Document layout analysis data:
= Beginning of Section =
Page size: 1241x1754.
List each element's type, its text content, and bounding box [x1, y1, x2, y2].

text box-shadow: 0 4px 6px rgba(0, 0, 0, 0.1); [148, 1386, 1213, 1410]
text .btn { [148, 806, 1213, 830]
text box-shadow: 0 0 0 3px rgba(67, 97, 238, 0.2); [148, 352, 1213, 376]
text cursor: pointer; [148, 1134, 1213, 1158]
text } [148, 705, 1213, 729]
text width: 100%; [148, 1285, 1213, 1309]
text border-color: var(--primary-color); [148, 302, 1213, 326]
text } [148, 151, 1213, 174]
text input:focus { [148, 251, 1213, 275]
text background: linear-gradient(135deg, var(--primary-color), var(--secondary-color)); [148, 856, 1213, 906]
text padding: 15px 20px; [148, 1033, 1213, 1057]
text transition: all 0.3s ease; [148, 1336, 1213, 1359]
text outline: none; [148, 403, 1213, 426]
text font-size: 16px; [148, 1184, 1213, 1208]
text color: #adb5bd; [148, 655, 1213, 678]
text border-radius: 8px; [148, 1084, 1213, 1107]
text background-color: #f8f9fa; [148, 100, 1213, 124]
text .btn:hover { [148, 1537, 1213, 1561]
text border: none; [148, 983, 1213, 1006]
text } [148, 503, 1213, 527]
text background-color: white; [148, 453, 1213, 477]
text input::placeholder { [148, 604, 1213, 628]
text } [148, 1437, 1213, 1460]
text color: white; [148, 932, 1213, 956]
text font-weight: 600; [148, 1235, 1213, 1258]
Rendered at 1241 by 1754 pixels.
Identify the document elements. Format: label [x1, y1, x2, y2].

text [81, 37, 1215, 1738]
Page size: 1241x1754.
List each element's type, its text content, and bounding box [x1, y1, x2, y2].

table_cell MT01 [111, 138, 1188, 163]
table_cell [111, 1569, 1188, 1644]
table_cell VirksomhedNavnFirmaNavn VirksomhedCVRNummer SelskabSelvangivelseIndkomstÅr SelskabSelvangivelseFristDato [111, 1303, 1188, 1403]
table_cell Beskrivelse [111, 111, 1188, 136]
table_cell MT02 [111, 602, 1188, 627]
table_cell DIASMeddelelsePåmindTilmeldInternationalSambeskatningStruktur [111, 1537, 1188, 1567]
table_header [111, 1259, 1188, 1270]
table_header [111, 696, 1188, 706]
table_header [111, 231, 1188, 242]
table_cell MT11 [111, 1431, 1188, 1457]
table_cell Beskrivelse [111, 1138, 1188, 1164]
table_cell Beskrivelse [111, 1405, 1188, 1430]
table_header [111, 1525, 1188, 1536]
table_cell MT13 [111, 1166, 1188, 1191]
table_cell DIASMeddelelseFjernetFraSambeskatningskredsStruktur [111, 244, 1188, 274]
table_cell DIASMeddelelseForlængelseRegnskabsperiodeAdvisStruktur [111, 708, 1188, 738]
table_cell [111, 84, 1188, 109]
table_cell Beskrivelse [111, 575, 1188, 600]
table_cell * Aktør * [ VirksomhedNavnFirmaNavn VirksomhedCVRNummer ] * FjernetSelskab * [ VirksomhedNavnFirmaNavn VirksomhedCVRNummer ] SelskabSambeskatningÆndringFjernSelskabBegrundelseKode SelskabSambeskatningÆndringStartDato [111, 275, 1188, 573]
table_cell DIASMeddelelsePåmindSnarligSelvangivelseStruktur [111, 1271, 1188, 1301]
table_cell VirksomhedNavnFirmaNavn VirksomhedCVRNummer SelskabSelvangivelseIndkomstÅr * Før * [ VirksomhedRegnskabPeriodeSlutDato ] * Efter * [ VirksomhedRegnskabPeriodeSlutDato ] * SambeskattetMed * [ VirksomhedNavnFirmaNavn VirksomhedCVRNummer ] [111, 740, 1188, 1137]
= End of Section =
Transcribe all entries word for word.

Page size: 1241x1754.
List each element's type, its text content, and bounding box [x1, y1, x2, y2].

text box-shadow: 0 4px 6px rgba(0, 0, 0, 0.1); [148, 1386, 1213, 1410]
text .btn { [148, 806, 1213, 830]
text box-shadow: 0 0 0 3px rgba(67, 97, 238, 0.2); [148, 352, 1213, 376]
text cursor: pointer; [148, 1134, 1213, 1158]
text } [148, 705, 1213, 729]
text width: 100%; [148, 1285, 1213, 1309]
text border-color: var(--primary-color); [148, 302, 1213, 326]
text } [148, 151, 1213, 174]
text input:focus { [148, 251, 1213, 275]
text background: linear-gradient(135deg, var(--primary-color), var(--secondary-color)); [148, 856, 1213, 906]
text padding: 15px 20px; [148, 1033, 1213, 1057]
text transition: all 0.3s ease; [148, 1336, 1213, 1359]
text outline: none; [148, 403, 1213, 426]
text font-size: 16px; [148, 1184, 1213, 1208]
text color: #adb5bd; [148, 655, 1213, 678]
text border-radius: 8px; [148, 1084, 1213, 1107]
text background-color: #f8f9fa; [148, 100, 1213, 124]
text .btn:hover { [148, 1537, 1213, 1561]
text border: none; [148, 983, 1213, 1006]
text } [148, 503, 1213, 527]
text background-color: white; [148, 453, 1213, 477]
text input::placeholder { [148, 604, 1213, 628]
text } [148, 1437, 1213, 1460]
text color: white; [148, 932, 1213, 956]
text font-weight: 600; [148, 1235, 1213, 1258]
Rendered at 1241 by 1754 pixels.
Identify the document elements. Format: label [x1, y1, x2, y2].

text [81, 37, 1215, 1738]
Page size: 1241x1754.
List each element's type, its text content, and bounding box [x1, y1, x2, y2].

table_cell MT01 [111, 138, 1188, 163]
table_cell [111, 1569, 1188, 1644]
table_cell VirksomhedNavnFirmaNavn VirksomhedCVRNummer SelskabSelvangivelseIndkomstÅr SelskabSelvangivelseFristDato [111, 1303, 1188, 1403]
table_cell Beskrivelse [111, 111, 1188, 136]
table_cell MT02 [111, 602, 1188, 627]
table_cell DIASMeddelelsePåmindTilmeldInternationalSambeskatningStruktur [111, 1537, 1188, 1567]
table_header [111, 1259, 1188, 1270]
table_header [111, 696, 1188, 706]
table_header [111, 231, 1188, 242]
table_cell MT11 [111, 1431, 1188, 1457]
table_cell Beskrivelse [111, 1138, 1188, 1164]
table_cell Beskrivelse [111, 1405, 1188, 1430]
table_header [111, 1525, 1188, 1536]
table_cell MT13 [111, 1166, 1188, 1191]
table_cell DIASMeddelelseFjernetFraSambeskatningskredsStruktur [111, 244, 1188, 274]
table_cell DIASMeddelelseForlængelseRegnskabsperiodeAdvisStruktur [111, 708, 1188, 738]
table_cell [111, 84, 1188, 109]
table_cell Beskrivelse [111, 575, 1188, 600]
table_cell * Aktør * [ VirksomhedNavnFirmaNavn VirksomhedCVRNummer ] * FjernetSelskab * [ VirksomhedNavnFirmaNavn VirksomhedCVRNummer ] SelskabSambeskatningÆndringFjernSelskabBegrundelseKode SelskabSambeskatningÆndringStartDato [111, 275, 1188, 573]
table_cell DIASMeddelelsePåmindSnarligSelvangivelseStruktur [111, 1271, 1188, 1301]
table_cell VirksomhedNavnFirmaNavn VirksomhedCVRNummer SelskabSelvangivelseIndkomstÅr * Før * [ VirksomhedRegnskabPeriodeSlutDato ] * Efter * [ VirksomhedRegnskabPeriodeSlutDato ] * SambeskattetMed * [ VirksomhedNavnFirmaNavn VirksomhedCVRNummer ] [111, 740, 1188, 1137]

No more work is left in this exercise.